Cool Weather Coming? Big Yawn
Dogs do it. Cats do it. Even fish and guinea pigs do it. If the guy next to you at a dull meeting at work does it, chances are you will, too. But as common as it is to yawn, scientists have never quite been able to pin down why so many animals have the contagious habit of opening their mouths super-wide to take in and then exhale a deep breath. Now, a pair of researchers at Princeton say they have a clue.
After conducting a study that showed the brain temperature of rats declining after they yawn, Andrew Gallup and Omar Eldakar tested the frequency of yawning in 160 people in Tucson, Arizona—80 in summer, 80 in winter. Their results showed we’re much more likely to yawn when the weather is cold than when it’s warm. This would tend to indicate that yawning serves a thermoregulatory function: When the air is chilly and we suck in a giant gulp of it, the heat exchange inside our heads cools down our brains. The act of yawning also increases blood flow to the brain via the stretching of our jaws (and, often, other parts of our bodies; the act of simultaneously yawning and stretching one’s extremities is known as “pandiculation,” a term politicians should fling about more often: “My opponent, a known pandiculator, would have you believe otherwise.”)

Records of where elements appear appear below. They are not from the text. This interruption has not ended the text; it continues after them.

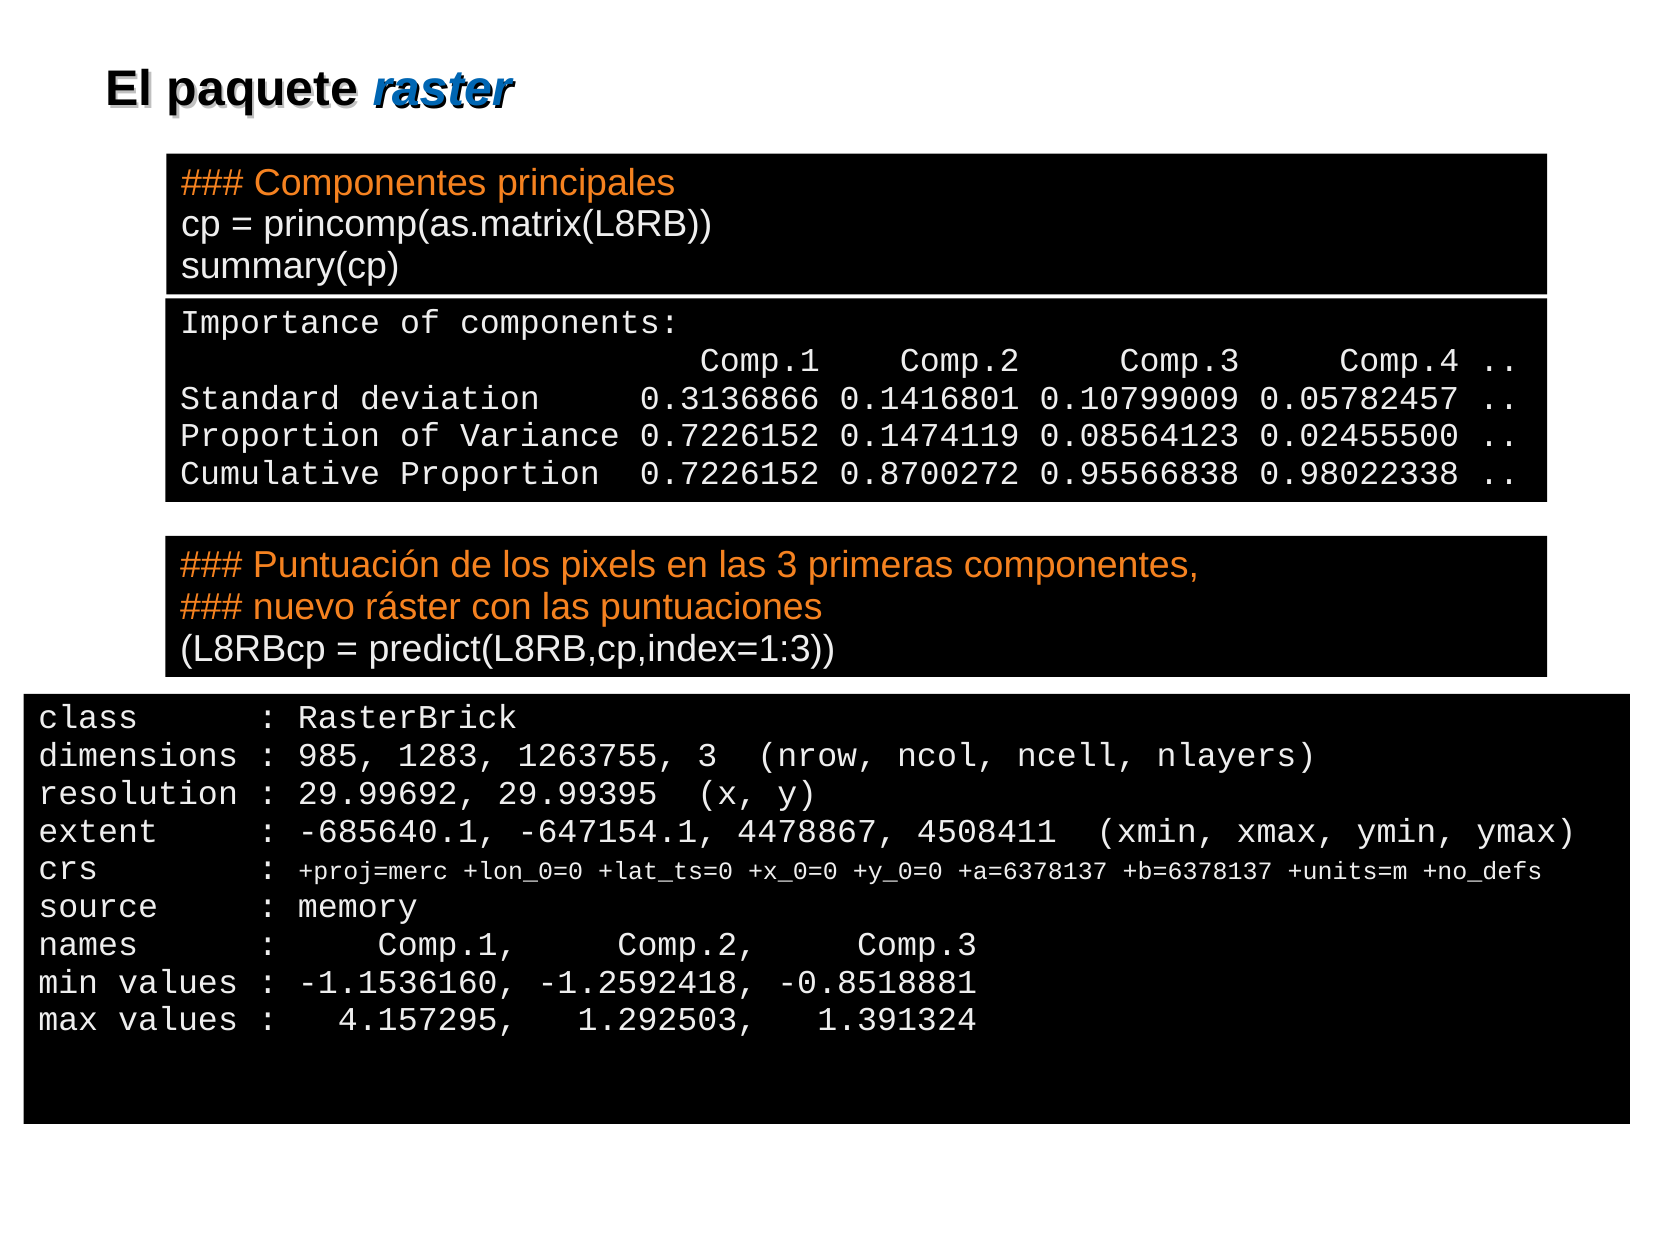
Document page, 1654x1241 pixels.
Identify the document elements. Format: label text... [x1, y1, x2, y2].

text_box ### Componentes principales cp = princomp(as.matrix(L8RB)) summary(cp) [166, 153, 1548, 295]
text_box Importance of components: Comp.1 Comp.2 Comp.3 Comp.4 .. Standard deviation 0.3136866 0.1416801 0.10799009 0.05782457 .. Proportion of Variance 0.7226152 0.1474119 0.08564123 0.02455500 .. Cumulative Proportion 0.7226152 0.8700272 0.95566838 0.98022338 .. [165, 298, 1548, 502]
text_box El paquete raster [90, 53, 685, 134]
text_box ### Puntuación de los pixels en las 3 primeras componentes, ### nuevo ráster con las puntuaciones (L8RBcp = predict(L8RB,cp,index=1:3)) [165, 535, 1548, 677]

Gallup and Eldakar say yawning is counterproductive when the surrounding air is already warm; you can’t cool the brain down with hot air. In their experiments, half of all winter-studied subjects yawned when shown photos of other people yawning; in summer, less than a quarter of the subjects did. (Completely apropos of nothing, dogs yawn when presented with strangers who yawn, but not when those strangers merely open their mouths. Dogs also yawn when they’re confused, which is much of the time.)
The results of the research, funded by a grant from the National Institutes of Health, could help scientists better understand medical conditions whose symptoms include frequent yawning and thermoregulatory disfunction, such as epilepsy and muscular dystrophy.